> **Okunacak Metin**
———

5271 Sayılı Ceza Muhakemesi Kanunu’nun 309. maddesi uyarınca anılan kararın bozulması lüzumu kanun yararına bozma talebine dayanılarak ihbar olunmuştur.
GEREĞİ DÜŞÜNÜLDÜ:
1-İzmir Cumhuriyet Başsavcılığının 30/04/2012 tarihli ve 2012/15675 sayılı iddianame içeriği, mahkemenin kabulü ve katılan beyanlarından açıkça anlaşıldığı üzere sanığın söz konusu iş yerinde para tahsil yetkisinin bulunmaması karşısında, sanığın eyleminin hükümden sonra 02/12/2016 tarihli ve 29906 sayılı Resmi Gazetede yayımlanarak aynı tarihte yürürlüğe giren 6763 sayılı Kanunun 34. maddesi ile değişik 5271 sayılı Ceza Muhakemesi Kanunu’nun 253. ve 254. madde fıkraları gereğince uzlaşma kapsamına alınan 5237 sayılı Kanun’un 155/1 ve 43/1. maddeleri gereğince zincirleme şekilde basit güveni kötüye kullanma suçunu oluşturduğu gözetilmeksizin vasıfta hataya düşülerek hüküm tesis edildiğine yönelik Yargıtay 15. Ceza Dairesinin 02/07/2018 tarihli ve 2015/7239 esas, 2018/4857 karar sayılı bozma ilamına uyulmasına ilişkin 18/12/2018 tarihli celsede karar verilmesini müteakip, sanığın yeniden 5237 sayılı Kanun’un 155/2. maddesi gereğince cezalandırılmasına karar verilmesi nedeniyle,
2- Ayrıca uzlaştırmacı tarafından çağrı yapmak amacıyla sanığın son beyan ettiği adres yerine soruşturma aşamasında kolluğun araştırmasıyla tespit edilen ve sanığın hiç beyan etmediği adresine gönderilen tebligatın iade edilmesi üzerine uzlaştırmacı tarafından sanığa tebliğe ilişkin başka bir işlem yapılmaksızın taraflar arasında uzlaşma sağlanamadığının bildirildiği, uzlaştırmacı tarafından sanığın soruşturma ve kovuşturma aşamasında bilinen ve aşamalarda usulüne uygun tebligat yapılmış olan MERNİS adresine herhangi bir tebligat yapılmadığı nazara alındığında; kanun yararına bozmaya atfen düzenlenen ihbarnamedeki düşünce yerinde görülmekle, İzmir 20. Asliye Ceza Mahkemesinin 26/03/2019 tarihli ve 2018/804 esas, 2019/364 sayılı kararının, 5271 sayılı CMK’nın 309. maddesi gereğince BOZULMASINA, aynı maddenin 4. fıkrasının (a) bendi uyarınca müteakip işlemlerin mahallinde mahkemesince yerine getirilmesine, 23/09/2019 tarihinde oybirliğiyle karar verildi.

———

(Kayıtlı veri girdileri)
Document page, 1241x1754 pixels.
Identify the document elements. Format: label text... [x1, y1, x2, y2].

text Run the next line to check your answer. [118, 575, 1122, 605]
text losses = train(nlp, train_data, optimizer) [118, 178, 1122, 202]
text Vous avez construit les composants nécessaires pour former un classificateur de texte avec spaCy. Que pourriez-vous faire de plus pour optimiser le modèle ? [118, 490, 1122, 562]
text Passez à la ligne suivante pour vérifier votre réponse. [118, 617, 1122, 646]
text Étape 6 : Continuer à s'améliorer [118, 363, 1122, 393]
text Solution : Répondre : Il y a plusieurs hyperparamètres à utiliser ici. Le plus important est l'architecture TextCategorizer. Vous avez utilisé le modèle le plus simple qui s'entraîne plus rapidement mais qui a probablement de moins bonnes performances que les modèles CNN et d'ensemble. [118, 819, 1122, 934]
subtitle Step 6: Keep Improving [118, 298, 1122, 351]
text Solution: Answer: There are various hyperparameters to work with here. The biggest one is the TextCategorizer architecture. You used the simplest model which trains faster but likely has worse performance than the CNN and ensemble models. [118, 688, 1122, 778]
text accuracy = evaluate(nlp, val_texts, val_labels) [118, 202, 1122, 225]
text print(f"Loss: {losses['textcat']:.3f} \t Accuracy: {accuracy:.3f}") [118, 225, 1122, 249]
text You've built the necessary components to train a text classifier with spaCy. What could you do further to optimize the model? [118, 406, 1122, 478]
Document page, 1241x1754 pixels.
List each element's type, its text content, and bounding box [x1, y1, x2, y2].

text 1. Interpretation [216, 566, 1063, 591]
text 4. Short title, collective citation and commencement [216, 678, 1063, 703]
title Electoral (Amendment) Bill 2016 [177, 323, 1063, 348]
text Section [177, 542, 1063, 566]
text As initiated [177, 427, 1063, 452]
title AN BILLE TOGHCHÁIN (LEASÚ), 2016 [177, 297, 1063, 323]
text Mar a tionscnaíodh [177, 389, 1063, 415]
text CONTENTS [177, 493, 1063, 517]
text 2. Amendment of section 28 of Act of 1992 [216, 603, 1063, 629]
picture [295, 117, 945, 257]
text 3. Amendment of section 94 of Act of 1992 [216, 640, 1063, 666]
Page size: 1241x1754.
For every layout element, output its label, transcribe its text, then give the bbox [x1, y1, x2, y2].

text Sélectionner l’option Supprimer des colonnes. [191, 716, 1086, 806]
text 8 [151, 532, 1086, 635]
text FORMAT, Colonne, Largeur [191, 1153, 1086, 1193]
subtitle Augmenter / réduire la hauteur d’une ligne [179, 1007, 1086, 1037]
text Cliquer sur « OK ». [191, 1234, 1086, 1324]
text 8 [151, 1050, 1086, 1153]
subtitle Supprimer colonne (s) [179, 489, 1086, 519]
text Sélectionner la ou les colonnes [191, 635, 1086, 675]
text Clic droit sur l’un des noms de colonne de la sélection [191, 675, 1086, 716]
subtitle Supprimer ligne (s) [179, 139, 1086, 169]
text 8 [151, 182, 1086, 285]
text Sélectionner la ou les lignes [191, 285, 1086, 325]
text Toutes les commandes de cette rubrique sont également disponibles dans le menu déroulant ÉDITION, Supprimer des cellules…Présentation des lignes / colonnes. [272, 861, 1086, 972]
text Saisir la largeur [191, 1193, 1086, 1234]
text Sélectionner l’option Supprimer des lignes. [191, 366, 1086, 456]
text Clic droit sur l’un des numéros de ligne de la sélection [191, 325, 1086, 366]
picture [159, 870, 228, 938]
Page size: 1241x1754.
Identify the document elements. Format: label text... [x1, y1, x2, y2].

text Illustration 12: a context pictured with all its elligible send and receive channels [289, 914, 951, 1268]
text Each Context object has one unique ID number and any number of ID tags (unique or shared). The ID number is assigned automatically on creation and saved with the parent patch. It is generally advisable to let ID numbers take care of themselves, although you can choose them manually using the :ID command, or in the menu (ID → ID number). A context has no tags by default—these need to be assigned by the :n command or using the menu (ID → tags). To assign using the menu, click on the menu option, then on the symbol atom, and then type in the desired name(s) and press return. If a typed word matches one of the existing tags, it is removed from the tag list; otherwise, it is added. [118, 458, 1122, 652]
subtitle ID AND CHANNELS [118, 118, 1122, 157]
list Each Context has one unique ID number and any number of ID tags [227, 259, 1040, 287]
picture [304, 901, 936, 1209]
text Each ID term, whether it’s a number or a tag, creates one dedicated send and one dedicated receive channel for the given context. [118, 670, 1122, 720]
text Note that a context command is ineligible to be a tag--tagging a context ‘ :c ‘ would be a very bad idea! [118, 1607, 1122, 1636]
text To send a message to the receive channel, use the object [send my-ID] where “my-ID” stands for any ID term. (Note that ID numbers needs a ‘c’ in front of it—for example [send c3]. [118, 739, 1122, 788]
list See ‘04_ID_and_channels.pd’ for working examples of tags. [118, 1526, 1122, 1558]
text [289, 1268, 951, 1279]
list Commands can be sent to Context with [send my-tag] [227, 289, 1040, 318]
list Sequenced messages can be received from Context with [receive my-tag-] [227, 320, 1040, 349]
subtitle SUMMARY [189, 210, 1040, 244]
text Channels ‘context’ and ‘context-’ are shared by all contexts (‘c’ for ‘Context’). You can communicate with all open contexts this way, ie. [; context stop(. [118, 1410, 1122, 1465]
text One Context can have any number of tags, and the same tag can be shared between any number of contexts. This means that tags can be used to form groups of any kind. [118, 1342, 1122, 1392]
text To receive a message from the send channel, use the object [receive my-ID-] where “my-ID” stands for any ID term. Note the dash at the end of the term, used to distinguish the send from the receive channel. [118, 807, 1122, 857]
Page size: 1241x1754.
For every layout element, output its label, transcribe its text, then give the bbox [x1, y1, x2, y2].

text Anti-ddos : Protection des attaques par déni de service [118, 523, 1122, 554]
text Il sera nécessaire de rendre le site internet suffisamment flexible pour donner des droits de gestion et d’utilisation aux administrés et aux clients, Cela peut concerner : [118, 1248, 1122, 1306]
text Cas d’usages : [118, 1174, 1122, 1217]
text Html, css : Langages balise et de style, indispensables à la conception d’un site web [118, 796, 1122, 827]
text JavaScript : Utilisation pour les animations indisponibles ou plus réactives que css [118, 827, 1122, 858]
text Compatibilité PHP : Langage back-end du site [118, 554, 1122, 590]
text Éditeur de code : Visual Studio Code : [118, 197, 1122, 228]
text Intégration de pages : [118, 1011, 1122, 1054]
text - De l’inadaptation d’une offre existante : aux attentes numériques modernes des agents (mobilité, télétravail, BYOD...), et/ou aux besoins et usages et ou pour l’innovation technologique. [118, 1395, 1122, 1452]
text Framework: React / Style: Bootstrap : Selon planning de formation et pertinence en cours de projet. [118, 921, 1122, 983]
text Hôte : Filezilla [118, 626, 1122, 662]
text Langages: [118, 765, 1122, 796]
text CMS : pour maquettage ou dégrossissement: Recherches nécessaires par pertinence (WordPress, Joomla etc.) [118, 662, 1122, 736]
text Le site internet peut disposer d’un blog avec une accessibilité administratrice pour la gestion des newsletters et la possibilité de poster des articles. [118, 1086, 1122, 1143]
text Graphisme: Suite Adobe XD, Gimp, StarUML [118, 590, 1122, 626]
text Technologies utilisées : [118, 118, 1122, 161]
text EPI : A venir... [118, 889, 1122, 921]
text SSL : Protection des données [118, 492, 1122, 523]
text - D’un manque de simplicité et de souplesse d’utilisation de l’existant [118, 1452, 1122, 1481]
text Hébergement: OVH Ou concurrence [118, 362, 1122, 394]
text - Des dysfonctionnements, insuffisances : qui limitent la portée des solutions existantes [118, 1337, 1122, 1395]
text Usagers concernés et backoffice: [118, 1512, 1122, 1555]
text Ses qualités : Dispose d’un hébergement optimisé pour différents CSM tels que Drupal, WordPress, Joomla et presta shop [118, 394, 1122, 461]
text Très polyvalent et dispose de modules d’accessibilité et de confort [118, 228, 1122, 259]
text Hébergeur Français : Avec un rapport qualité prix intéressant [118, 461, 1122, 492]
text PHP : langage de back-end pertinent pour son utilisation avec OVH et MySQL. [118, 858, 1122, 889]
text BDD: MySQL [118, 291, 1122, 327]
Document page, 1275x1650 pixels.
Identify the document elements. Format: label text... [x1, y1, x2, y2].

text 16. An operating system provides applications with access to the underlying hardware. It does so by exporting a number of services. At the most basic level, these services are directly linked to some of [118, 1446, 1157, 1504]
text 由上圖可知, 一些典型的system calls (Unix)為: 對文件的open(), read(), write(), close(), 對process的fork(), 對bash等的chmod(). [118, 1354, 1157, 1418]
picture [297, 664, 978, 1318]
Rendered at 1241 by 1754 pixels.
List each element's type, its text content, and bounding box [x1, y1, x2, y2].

———

> **Yapılacak Çalışmalar**
• a. Karar metnine göre aşağıdaki soruları cevaplayınız:
(i) Bozma lüzumu, 5271 sayılı Ceza Muhakemesi Kanunu'nun hangi maddesi uyarınca ihbar olunmuştur?
(ii) 02/07/2018 tarihli bozma ilamını hangi daire vermiştir?
(iii) Karar hangi tarihte ve nasıl bir oyla verilmiştir?
• b. Karar metninin "5271 Sayılı Ceza Muhakemesi Kanunu’nun 309." sözleriyle başlayıp "dayanılarak ihbar olunmuştur." sözlerine kadar devam eden kısmını aynen yeniden yazınız.

> **Cevap Seti**
• a.
(i) 309. maddesi uyarınca.
(ii) Yargıtay 15. Ceza Dairesi.
(iii) 23/09/2019 tarihinde, oybirliğiyle.

• b.
5271 Sayılı Ceza Muhakemesi Kanunu’nun 309. maddesi uyarınca anılan kararın bozulması lüzumu kanun yararına bozma talebine dayanılarak ihbar olunmuştur.